(Instructions for the task)
Each line in the listing below that holds "down" should be counted; reply with that number only.

(Data shown)
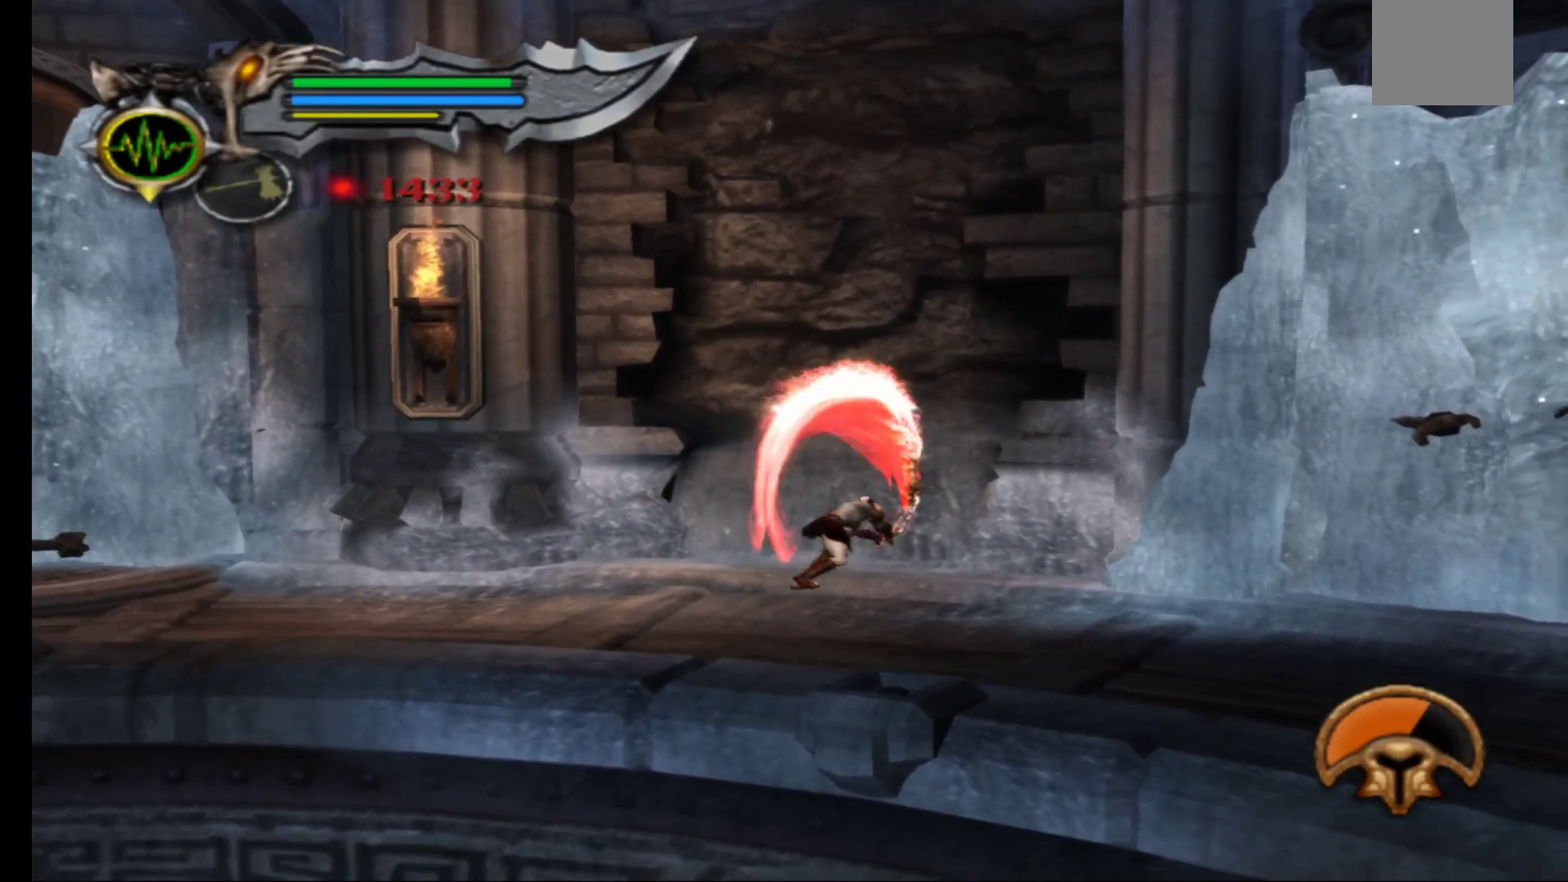
{"buttons": [], "left_stick": "down-right", "right_stick": "center", "events": []}
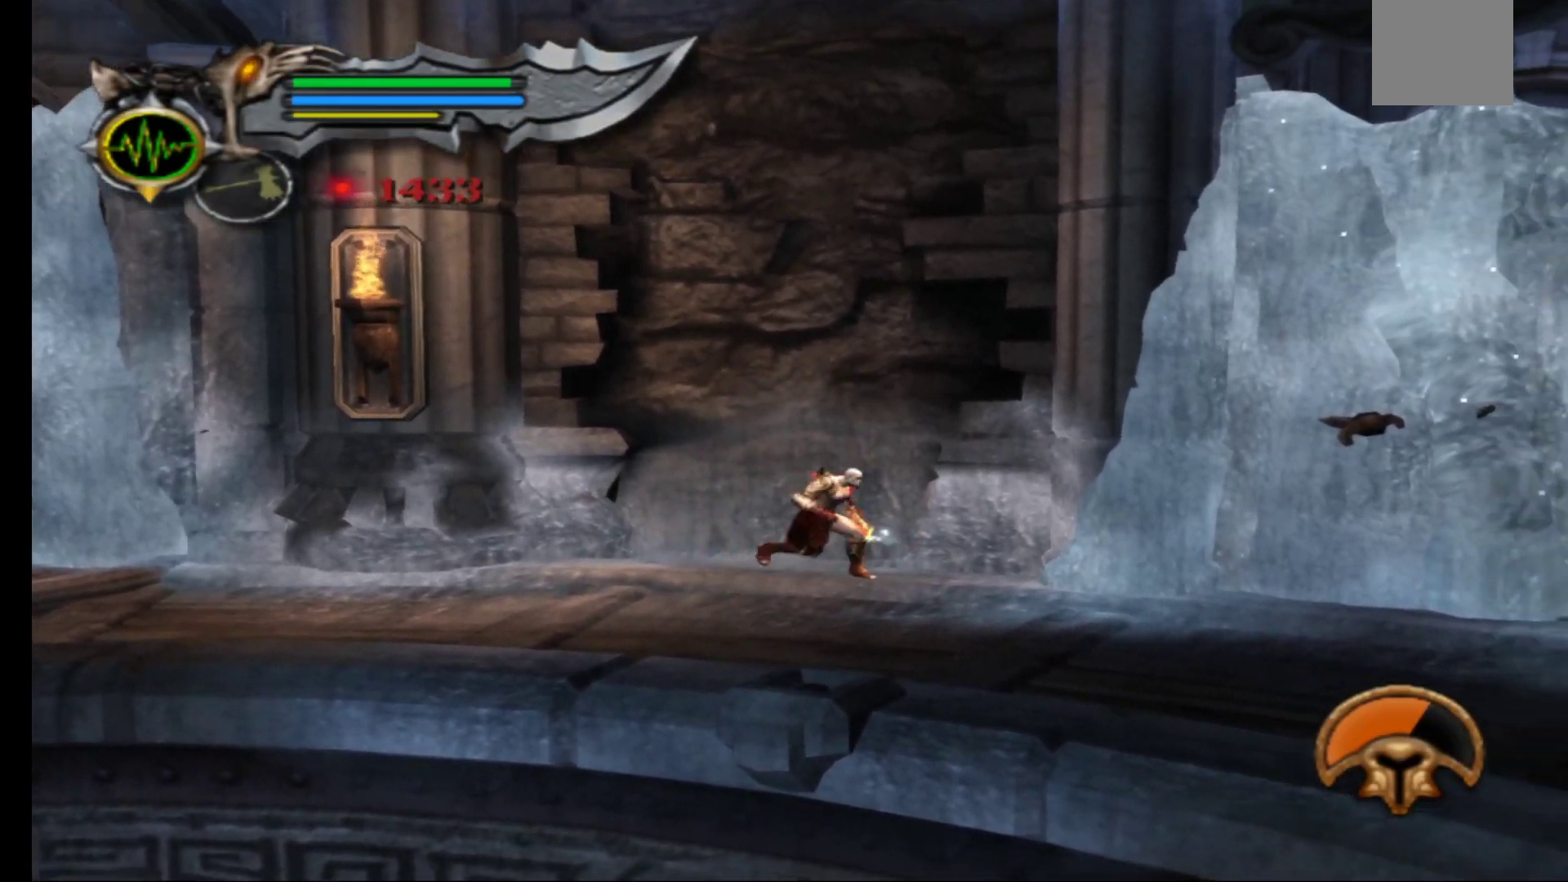
{"buttons": [], "left_stick": "right", "right_stick": "center", "events": [[450, "left_stick", "right"]]}
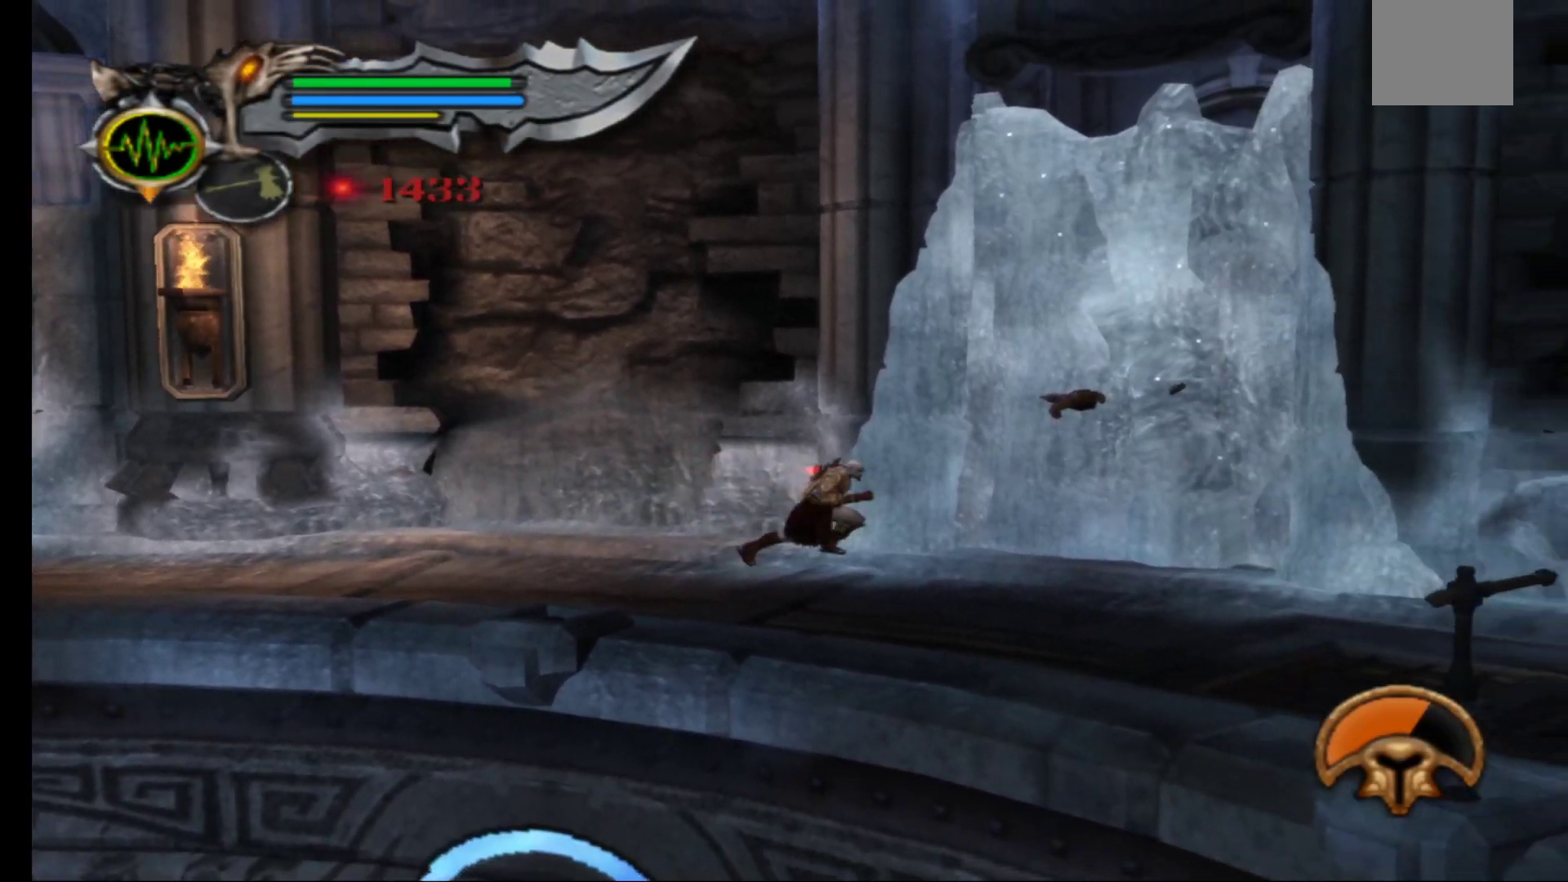
{"buttons": [], "left_stick": "right", "right_stick": "center", "events": []}
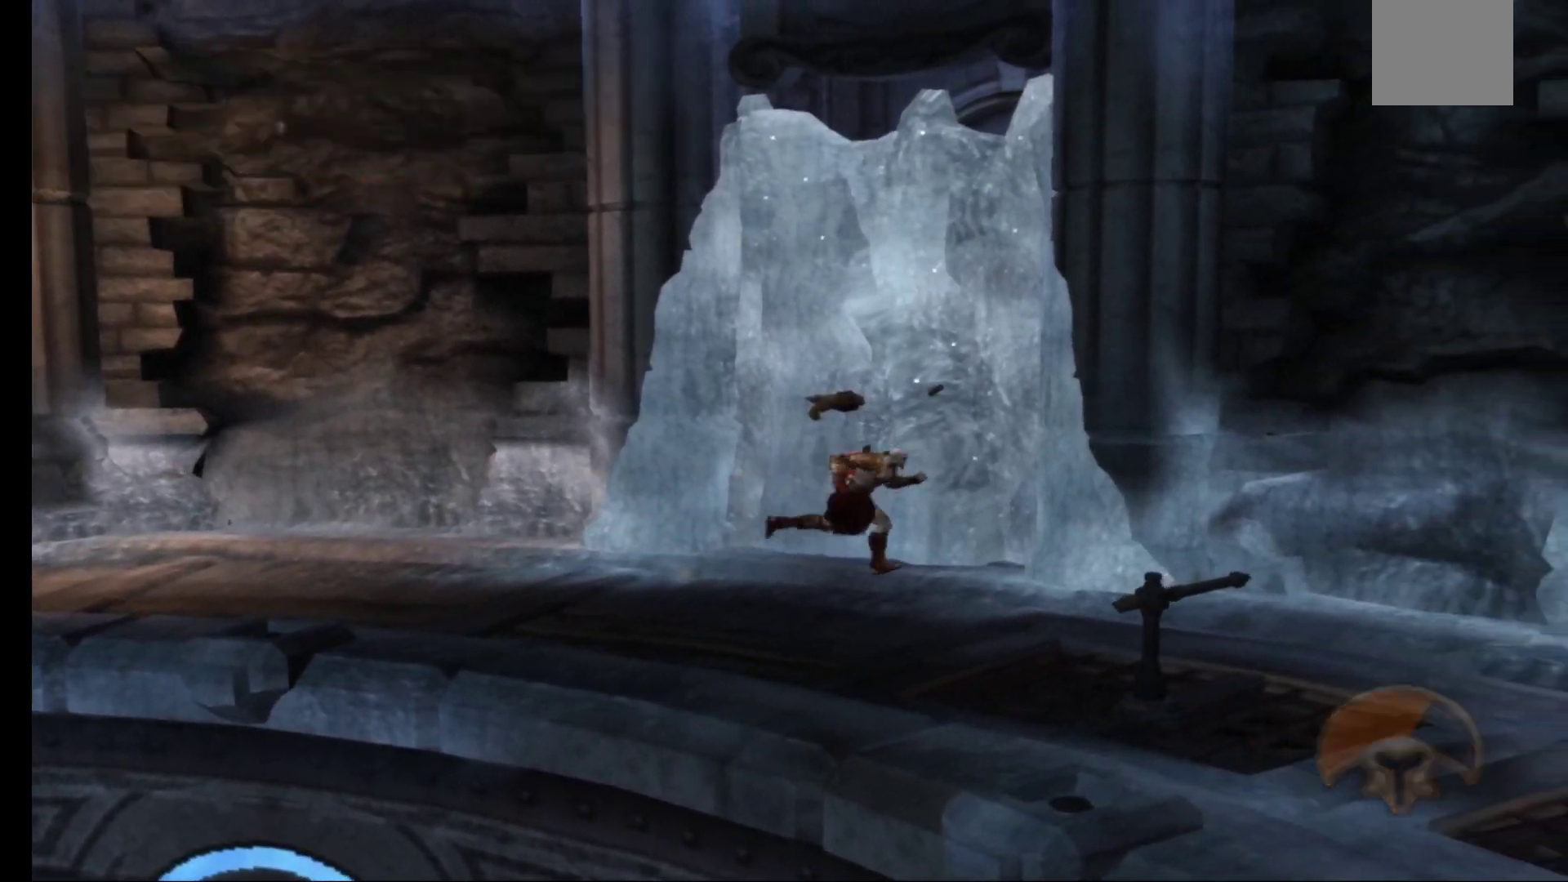
{"buttons": [], "left_stick": "down-right", "right_stick": "center", "events": [[17, "left_stick", "down-right"]]}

(Output of the task)
2